** Document segment **
- Opening Delimiter -

A monograph will be published
devoted to the winner, whose works the MNBAQ will
acquire
Moreover, during the exhibition, a second jury will convene to
determine a winner among the five finalist exhibitors in 2024. A
monograph devoted to the artist's work will be published in 2026
and the MNBAQ will acquire the artist's works for its
collection.
Profile of the five winners
The 2025 MNBAQ Contemporary Art Award supports artists living
in Québec with five to 20 years of practice, regardless
of the discipline or medium. The artists have several exhibitions
to their credit, but they lack representation in museums and have
not yet had a significant monograph published. This recognition
seeks to contribute to the blossoming of their careers by giving
them a significant boost.

- Closing Delimiter -

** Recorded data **
- Opening Delimiter -

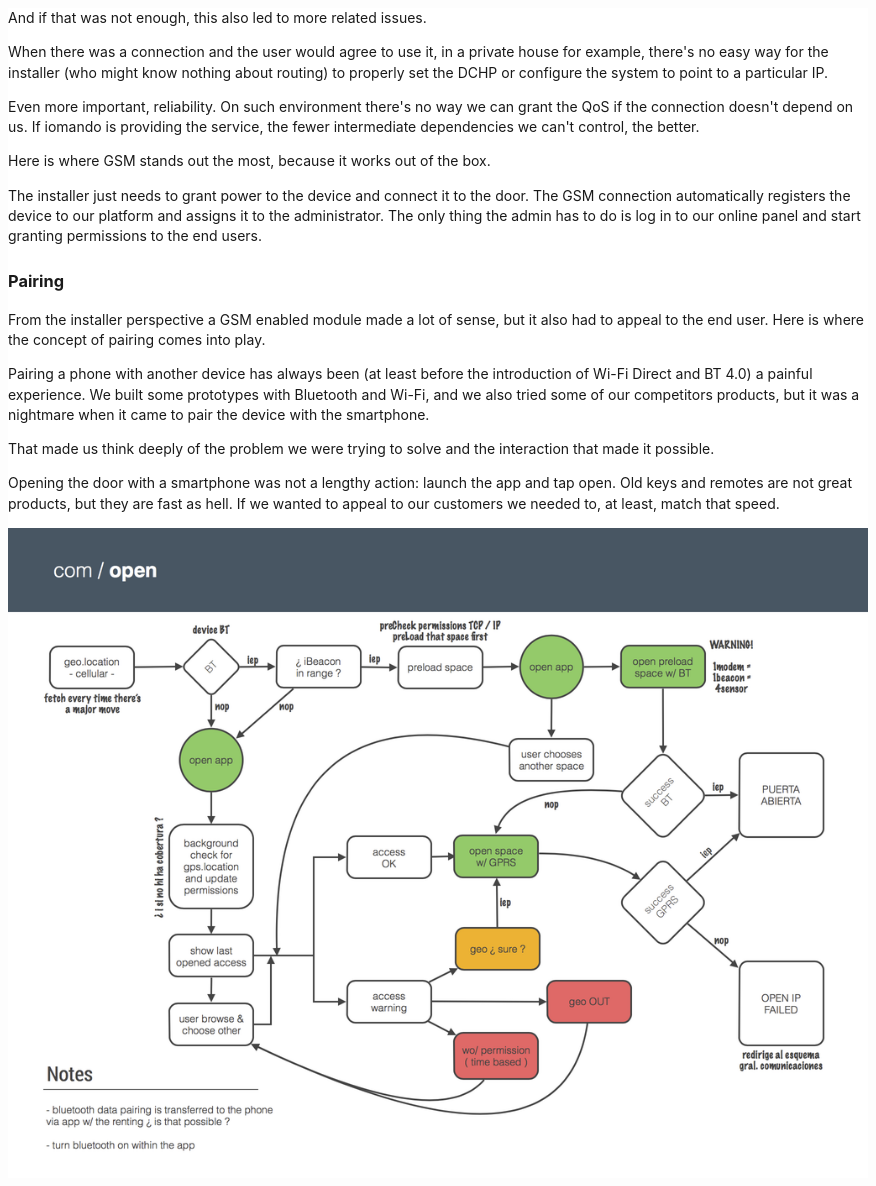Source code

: And if that was not enough, this also led to more related issues.

When there was a connection and the user would agree to use it, in a private house for example, there's no easy way for the installer (who might know nothing about routing) to properly set the DCHP or configure the system to point to a particular IP.

Even more important, reliability. On such environment there's no way we can grant the QoS if the connection doesn't depend on us. If iomando is providing the service, the fewer intermediate dependencies we can't control, the better.

Here is where GSM stands out the most, because it works out of the box.

The installer just needs to grant power to the device and connect it to the door. The GSM connection automatically registers the device to our platform and assigns it to the administrator. The only thing the admin has to do is log in to our online panel and start granting permissions to the end users.

### Pairing

From the installer perspective a GSM enabled module made a lot of sense, but it also had to appeal to the end user. Here is where the concept of pairing comes into play.

Pairing a phone with another device has always been (at least before the introduction of Wi-Fi Direct and BT 4.0) a painful experience. We built some prototypes with Bluetooth and Wi-Fi, and we also tried some of our competitors products, but it was a nightmare when it came to pair the device with the smartphone.

That made us think deeply of the problem we were trying to solve and the interaction that made it possible.

Opening the door with a smartphone was not a lengthy action: launch the app and tap open. Old keys and remotes are not great products, but they are fast as hell. If we wanted to appeal to our customers we needed to, at least, match that speed.

![iomando flow](../../images/iomando-flow.jpg 'iomando flow diagram')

- Closing Delimiter -

** Tasks **
A. From the MNBAQ award text, return the part that begins with the words containing "A monograph will" and ends with "collection.".
B. List every year mentioned in the MNBAQ award text.
C. Write what comes next in the MNBAQ award text, starting after its final sentence.
The recorded data is not needed for any of this work.

** Answers given **
A.
A monograph will be published
devoted to the winner, whose works the MNBAQ will
acquire
Moreover, during the exhibition, a second jury will convene to
determine a winner among the five finalist exhibitors in 2024. A
monograph devoted to the artist's work will be published in 2026
and the MNBAQ will acquire the artist's works for its
collection.

B. 2024, 2026, 2025

C.
Eruoma Awashish
The Atikamekw artist Eruoma Awashish holds a BA in
Interdisciplinary Arts from the Université du Québec à Chicoutimi and since 2023 has been pursuing an
MA in visual arts at the same university. Her artistic approach
seeks to create spaces for dialogue to facilitate the understanding
of First Nations culture. Euroma Awashish has lived in the
Opitciwan, Wemotaci, and
Mashteuiatsh communities and has a
keen sense of belonging to her Indigenous culture. Her work speaks
of métissage and metamorphosis and is imbued with spirituality,
symbolism, and syncretism. She has exhibited her works since 2007
at various venues. In 2018, she participated in BACA (Contemporary
Native Art Biennial) and presented an installation at the Montreal
Museum of Fine Arts. More recently, her work was exhibited at the
Biennale Révélations 2023 at the Grand Palais in Paris. Her work will be exhibited in 2024 at
the Art Souterrain Festival in Montréal and at the permanent
exhibition Le Québec autrement dit at the Musée de la
civilisation de Québec.
Rémi Belliveau*
Interdisciplinary artist and Acadian musician Rémi
Belliveau is a native of Belliveau-Village in the Memramcook Valley in
New Brunswick, an Acadian hamlet
situated on Mi'kma'ki, an unceded ancestral territory of the
Mi'kmaq people. Since 2012, their work has been presented at
several events, group exhibitions and solo exhibitions, including
the Sobey Award exhibition at the National Gallery of Canada for which they were a finalist for the
Atlantic region. In parallel to their artistic practice, they
co-curated the Galerie Sans Nom in Moncton from 2014 to 2018 and lectured at the
Université de Moncton in 2017.
They have contributed texts to Canadian Art magazine.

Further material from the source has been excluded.